Un gaz naturel bon marché et abondant améliore le capital géopolitique du pays d’une manière plus directe : il renforce de manière significative l’économie américaine. Les américains ne paient qu’une fraction du prix du gaz naturel que paient le reste des consommateurs dans le monde, économisant jusqu’à 300 milliards de dollars par rapport aux consommateurs en Chine et en Europe. Déjà, le développement des énormes réserves de schiste bitumineux et de gaz des États-Unis a augmenté le PIB des États-Unis de près de un pour cent. En fait, sans la révolution du pétrole et du gaz, l’économie américaine aurait probablement glissé dans la récession et aurait perdu des centaines de milliers d’emplois. Aujourd’hui, la plupart des Etats bénéficiant du boom de schiste ont des niveaux de chômage que la moyenne nationale. Grâce à des forages dans la formation de Bakken, par exemple, le taux de chômage du Dakota du Nord n’est que de 2,6 pour cent, le plus bas du pays. L’avantage économique croissant des États-Unis pourrait durer jusqu’au milieu de ce siècle et au-delà.

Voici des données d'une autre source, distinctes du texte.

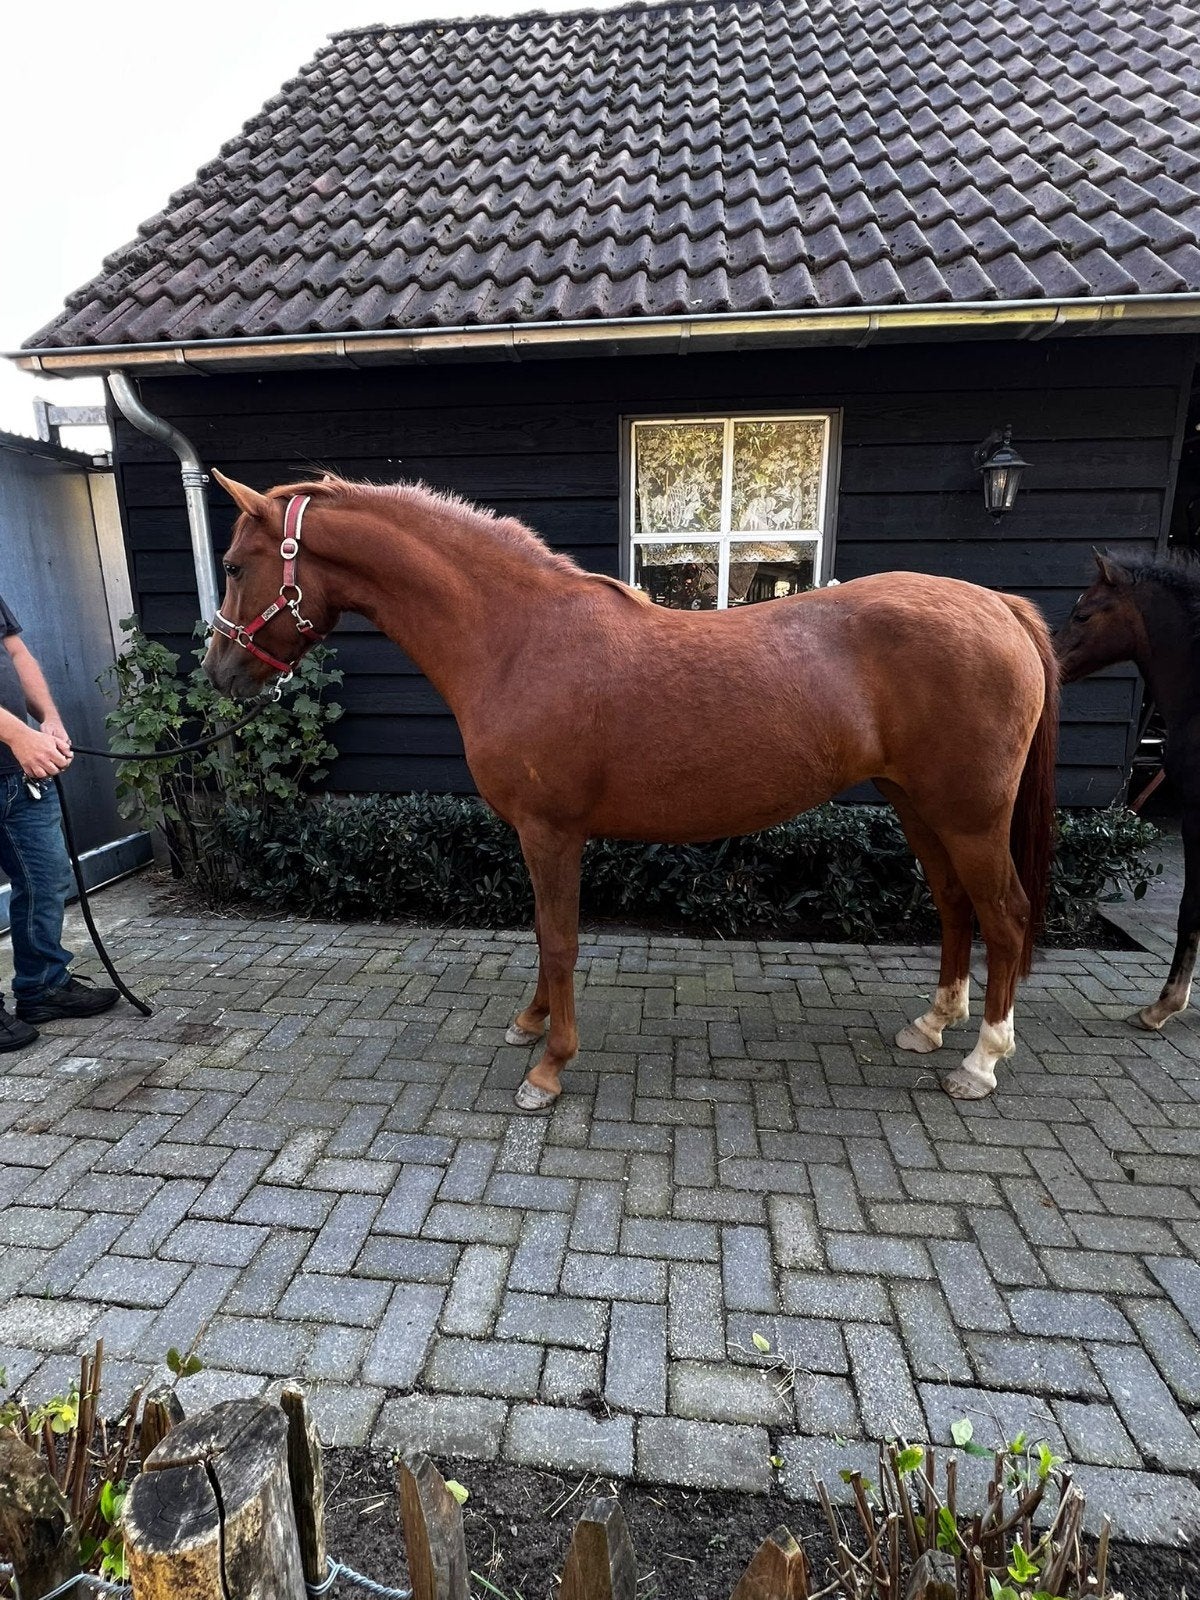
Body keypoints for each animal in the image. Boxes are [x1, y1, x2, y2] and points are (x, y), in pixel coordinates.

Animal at [203, 472, 1059, 1108]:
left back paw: (980, 1061)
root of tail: (1000, 607)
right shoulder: (538, 834)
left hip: (970, 816)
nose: (218, 670)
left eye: (237, 565)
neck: (515, 638)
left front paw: (549, 1067)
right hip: (919, 806)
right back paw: (931, 1024)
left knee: (1006, 916)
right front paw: (529, 1023)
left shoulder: (551, 831)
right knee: (955, 907)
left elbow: (558, 939)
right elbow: (542, 936)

Sauf que, en fait, cet avantage est gaspillé. En Californie et à New York, deux des plus grandes économies du pays, les militants antifracking et les politiciens de l’état ont réussi à ralentir le développement des ressources de gaz de schiste à un rythme d’escargot. Les deux états contiennent de grandes formations de schistes (le Monterey en Californie et le Marcellus à New York), dont le développement donnerait une impulsion majeure à la fois à l’état et à la croissance économique nationale. Les politiciens doivent reconnaître que l’Amérique d’aujourd’hui a une occasion sans précédent de croissance économique à long terme qui peut générer de bons emplois pour la classe moyenne, l’aider à quitter la Grande Récession pour de bon, et lui accorder des avantages géopolitiques sur ses concurrents.